LONDON Four of the U.K's mobile network operators have started technical trials of TDtv, the mobile TV variant developed by IPWireless that is based on existing 3GPP specifications and allows operators to use their idle TDD spectrum.
IPWireless, which has already sold its TD-CDMA based technology to several operators for broadband wireless, announced the TDtv technology earlier this year, when it said it received another $10 million trance of investment from U.S. carrier Sprint Nextel that brought total investment to $200 million, mostly from venture capital groups.
3UK, Orange, Telefonica, and Vodafone will test the system in the Bristol area using 12 of Orange's cell sites, delivering TD-CDMA-3GPP Multimedia Broadcast and Multicast Services (MBMS) to people issued with special compact flash cards that plug into a Dell PDA.
The trial is expected to provide valuable insights for mobile operators into the potential of using their existing spectrum and infrastructure to deliver mobile television and other multimedia services.
"We have chosen to do a multi-operator trial to prove interoperability with providers already offering W-CDMA 3G networks, and show that, from a technical perspective, the system can be managed and can share antennas so as to receive calls while watching TV on the mobile," Bill Jones, COO of IPWireless (Chippenham, England) told EE Times Europe .
The flash card uses silicon that IPWireless already uses in its TDCDMA equipment, but, as Jones concedes, only uses a segment of that device for these trials. The company is designing devices specifically for implementing TDtv in W-CDMA handsets, and is talking with the majority of 3G handset makers.
The cell sites have been enabled with TDtv base stations provided by IPWireless, and are said to cover about 60 percent of the Bristol area. The area includes a major motorway, the M4, so that reception of mobile TV at speeds over 110 km/h can be tested, said Jones.
MobiTV, Inc., the international mobile and broadband television services company, is providing the client application, as well as facilitate the mobile content and operational components of the trial.

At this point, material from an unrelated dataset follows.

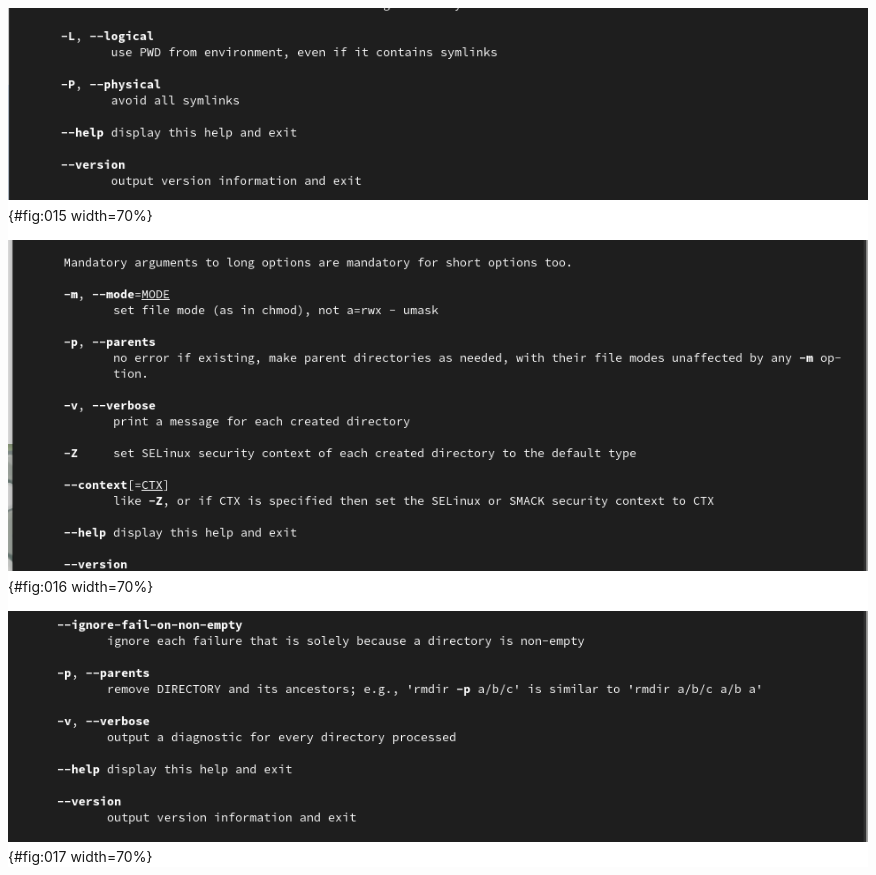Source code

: ![man pwd](image/15.png){#fig:015 width=70%}

![man mkdir](image/16.png){#fig:016 width=70%}

![man rmdir](image/17.png){#fig:017 width=70%}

Operators in the U.K. are already testing the other versions of mobile TV. For instance Telefonica's O2 unit is trialing DVB-H in the Oxford area in conjunction with Nokia, while BT and Virgin Mobile have trials of the DAB-IP based Digital Multimedia Broadcast (DMB) technology. Satellite network operator BSkyB is trialing the Qualcomm developed and backed MediaFLO system.
Professor Michael Walker, Director of Research and Development at Vodafone said: "Trials are an extremely important part of our strategic product development. In the case of mobile TV, there are a number of technologies emerging that must be fully explored so that we have a comprehensive understanding of how the technologies work and the experience they will offer. Currently the most interesting technologies are the variants of MBMS and DVB-H and this trial forms part of the MBMS assessments we are undertaking."
IPWireless says TDtv offers operators already offering W-CDMA services significant strategic, performance, and economic advantages over the competing mobile TV solutions since it allows such providers to utilize existing spectrum and infrastructure.
The company maintains the deployment of TDtv would require a low capital expenditure by the operator as a single base station controller is required for 100 Node B's, while utilizing the operator's network eliminates the need to split revenues with broadcasters, who generally own the required spectrum.
Vivek Badrinath, Executive Vice President, Product Technology and Innovation, Orange. "We believe that it is important that leading service and content providers work together to examine options for future mobile TV platforms."